ÇİRKİN SESLİ MÜEZZİN

A+
A-

Mesnevi Hikâyelerinden Dersler:33

ÇİRKİN SESLİ MÜEZZİN

Sesi çok çirkin olan bir müezzin gayr-ı müslimlerin ülkesinde ezan okumaya başladı. Müslümanlar kargaşa çıkacak diye endişelenirken, bir gün bir gayr-ı müslim elinde gâyet değerli bir elbise çıkageldi:

-O ezan okuyan müezzin, o kutlu kişi nerede, bana gösterin, onun ezanı beni rahatlattı, ona olan borcumu ödemeli, ona bu hediyeleri vermeliyim, diyordu.

Müslümanlar şaşırdılar:

-Yahu dediler, nasıl olur da o çirkin ses insana rahatlık verir?

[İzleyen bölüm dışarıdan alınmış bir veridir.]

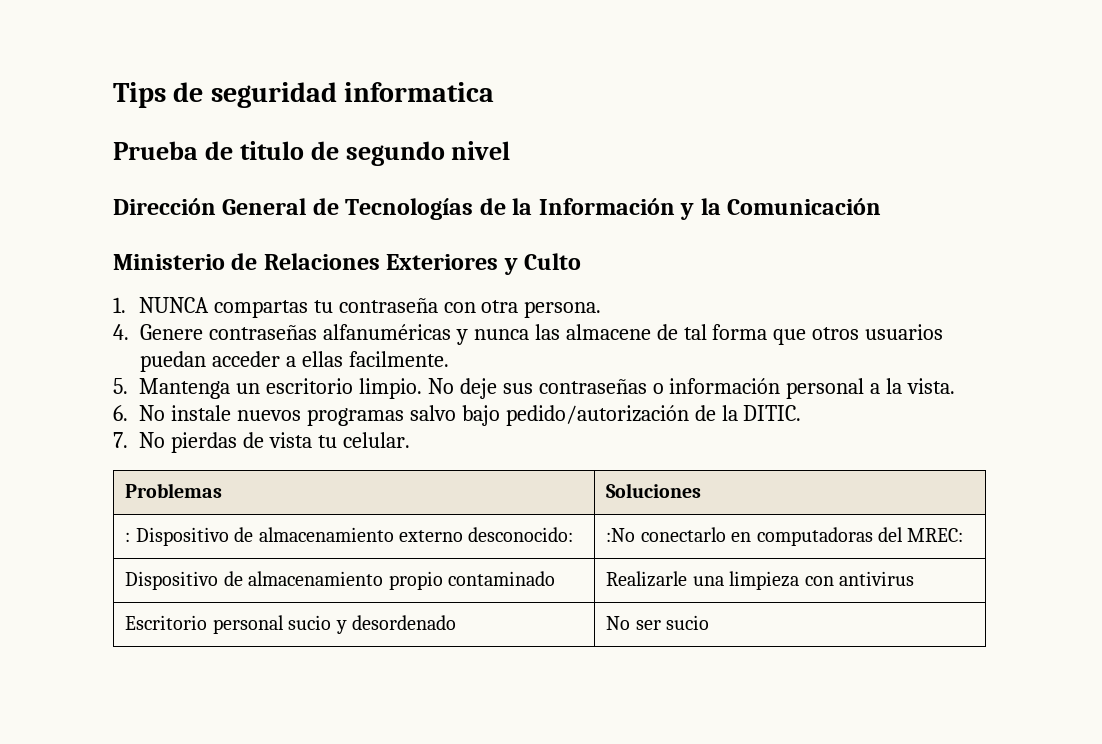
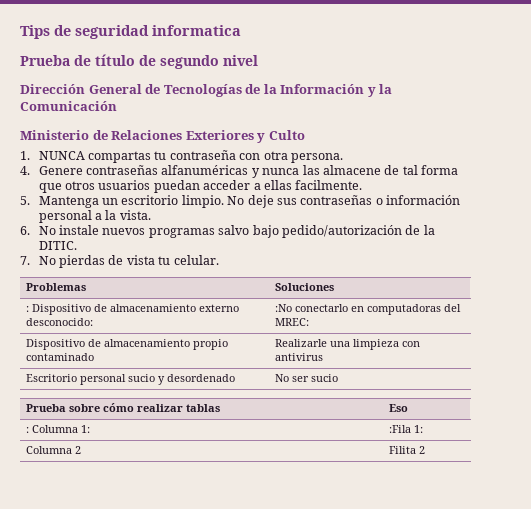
[239,141,304,160] titulo -> [95,54,135,66] título
(710, 622) none -> [25,403,220,412] [388,404,408,412] [25,425,90,433] [388,425,423,433] [25,446,81,454] [388,446,425,454] // Prueba sobre cómo realizar tablas | Eso // : Columna 1: | :Fila 1: // Columna 2 | Filita 2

Gayr-ı müslim şöyle anlattı:

-Benim çok güzel bir kızım var. Çoktandır müslüman olmayı kafasına koymuştu. Ben her ne yaptıysam bundan vazgeçiremedim. Geçenlerde bu adamın sesini duyunca bana sordu: “Bu nedir, ben böylesine çirkin bir ses daha duymadım.” dedi. Ben, bu ezandır, müslümanları ibâdete çağırıyor, dedim. Bana inanmadı, birkaç kişiye daha sordu. Herkes aynı şeyi söyleyince müslüman olmaktan vazgeçti. Ben de böylece rahatladım. Onun için bu hediyeleri getirdim. (Mesnevî, C. V, beyit: 3367 vd. )

AÇIKLAMA:

Bu hikâyenin az farklı bir şekli şöyledir: Evvelce o mahallede çok güzel sesli bir müezzin vardır. Onun son derece etkili sesiyle okuduğu ezanları dinleyen gayr-ı müslim kız, bu sebeple müslüman olmaya karar vermiştir. Eski müezzinin yerine gelen çirkin sesli ve kötü okuyuşlu yeni müezzin onu bu kararından vaz geçirir.

Ezan şeâir-i İslâm’dandır. Onda aranan birinci özellik güzel sesle okunmasıdır. Din duygusu gibi güzellik duygusu da, insanın yaradılışında mevcuttur. Güzele ve güzelliğe karşı duyulan bu ilgi ve meyil netîcesinde çeşitli sanat eserleri ortaya çıkmıştır. Mûsiki de bunlardan biridir. Bir târife göre, mûsikî sesleri kulağa hoş gelecek şekilde düzenlemektir.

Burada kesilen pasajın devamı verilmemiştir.